When the RTO and RPO requirements are defined and the planning for the architecture starts, a common question is: What is required in terms of latency for the network connectivity between the two data center locations? SAP expresses that in: LOG_WRITE_WAIT_TIME must not exceed 2.5 milliseconds. Here is the dilemma. This value can only be measured when the SAP HANA system exists in both locations and then it is probably too late to change the architecture. For planning purposes I recommend a simple rule-of-thumb approach that can easily be performed before any SAP HANA systems are installed. Execute a ping from one server in the primary data center to a server in the secondary data center. Take the result and calculate twice the ping latency plus 0.3 milliseconds. The result must be less or equal to 2.5 milliseconds. 2 * ping latency + 0.3 ms ? 2.5 ms. In Figure 4, the average ping latency is 0.148 milliseconds, which would be a sufficient value for a synchronous replication scenario. 2 * 0.148 + 0.3 ms = 0.596 ms If there is a dedicated wide area network (WAN) link between both locations this is a realistic figure. Of course you need to judge the additional traffic coming from other applications running in the IT landscape on the network. This is very dependent on the individual company setup. For a single-node application (e.g., SAP ERP on SAP HANA), which requires HA in data center one and a DR site in data center two, you should use a scenario that covers automatic failover within data center one (using the SUSE HA framework) and a manual takeover in case of a disaster in data center two. That combines both concepts together and the landscape would look like what is shown in Figure 5. The blue boxes symbolize data center locations, with the primary location on the left and the remote location on the right. If enhanced data security or special compliance requirements have to be fulfilled, then data encryption needs to be in place.
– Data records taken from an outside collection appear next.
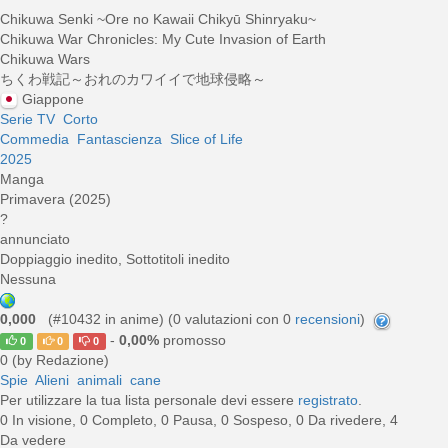
Chikuwa Senki ~Ore no Kawaii Chikyū Shinryaku~
Chikuwa War Chronicles: My Cute Invasion of Earth
Chikuwa Wars
ちくわ戦記～おれのカワイイで地球侵略～
Giappone
Serie TV
Corto
Commedia
Fantascienza
Slice of Life
2025
Manga
Primavera (2025)
?
annunciato
Doppiaggio inedito, Sottotitoli inedito
Nessuna
0,000
(#10432 in anime) (
0
valutazioni con 0
recensioni
)
-
0,00%
promosso
0
0
0
0 (by Redazione)
Spie
Alieni
animali
cane
Per utilizzare la tua lista personale devi essere
registrato
.
0 In visione, 0 Completo, 0 Pausa, 0 Sospeso, 0 Da rivedere, 4
Da vedere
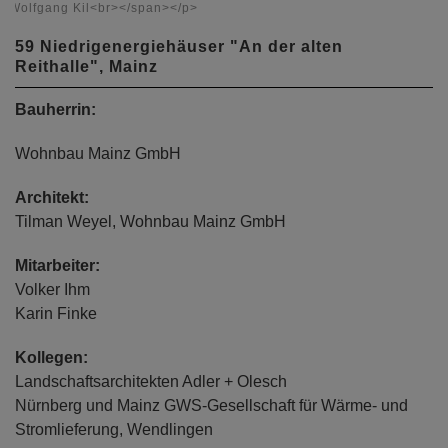
Wolfgang Kil<br></span></p>
59 Niedrigenergiehäuser "An der alten
Reithalle", Mainz
Bauherrin:
Wohnbau Mainz GmbH
Architekt:
Tilman Weyel, Wohnbau Mainz GmbH
Mitarbeiter:
Volker Ihm
Karin Finke
Kollegen:
Landschaftsarchitekten Adler + Olesch
Nürnberg und Mainz GWS-Gesellschaft für Wärme- und
Stromlieferung, Wendlingen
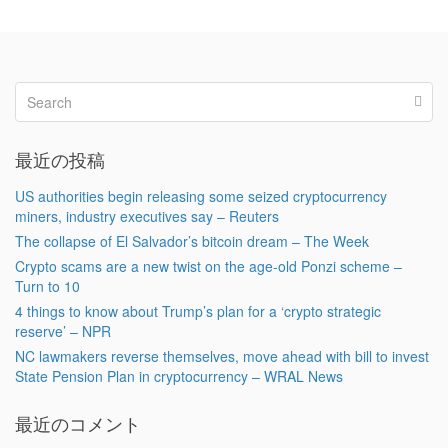
最近の投稿
US authorities begin releasing some seized cryptocurrency
miners, industry executives say – Reuters
The collapse of El Salvador’s bitcoin dream – The Week
Crypto scams are a new twist on the age-old Ponzi scheme –
Turn to 10
4 things to know about Trump’s plan for a ‘crypto strategic
reserve’ – NPR
NC lawmakers reverse themselves, move ahead with bill to invest
State Pension Plan in cryptocurrency – WRAL News
最近のコメント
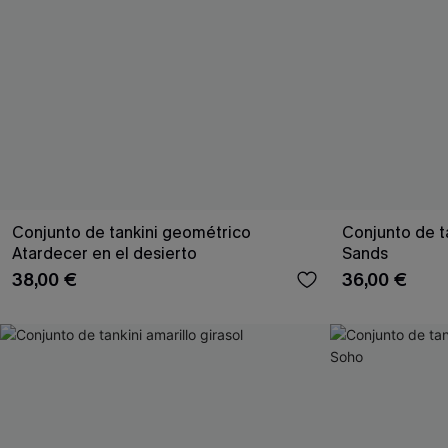
Conjunto de tankini geométrico
Conjunto de t
Atardecer en el desierto
Sands
38,00 €
36,00 €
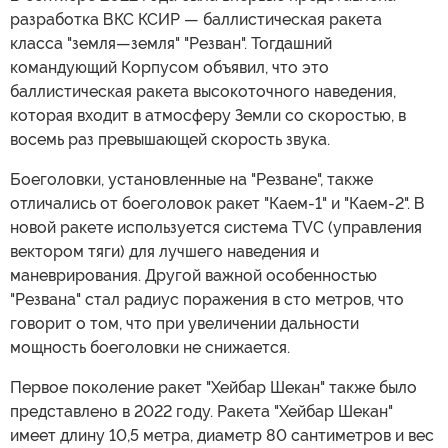
разработка ВКС КСИР — баллистическая ракета
класса "земля—земля" "Резван". Тогдашний
командующий Корпусом объявил, что это
баллистическая ракета высокоточного наведения,
которая входит в атмосферу Земли со скоростью, в
восемь раз превышающей скорость звука.
Боеголовки, установленные на "Резване", также
отличались от боеголовок ракет "Каем-1" и "Каем-2". В
новой ракете используется система TVC (управления
вектором тяги) для лучшего наведения и
маневрирования. Другой важной особенностью
"Резвана" стал радиус поражения в сто метров, что
говорит о том, что при увеличении дальности
мощность боеголовки не снижается.
Первое поколение ракет "Хейбар Шекан" также было
представлено в 2022 году. Ракета "Хейбар Шекан"
имеет длину 10,5 метра, диаметр 80 сантиметров и вес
The file system IBM GPFS provides that built into the product without further dependency on third-party products (NIST SP 800-131A encryption compliance, including FIPS 140-2 compliant mode). This can be especially helpful for financial institutions or the pharmaceutical sector.

Summary

It is possible to provide business continuity and data protection for SAP HANA-based applications as described. Make sure that the necessary processes are integrated in the established classic IT landscape. As usual, well-designed, planned, and tested processes ensure the right availability of a real-time functionality of SAP HANA for the application departments.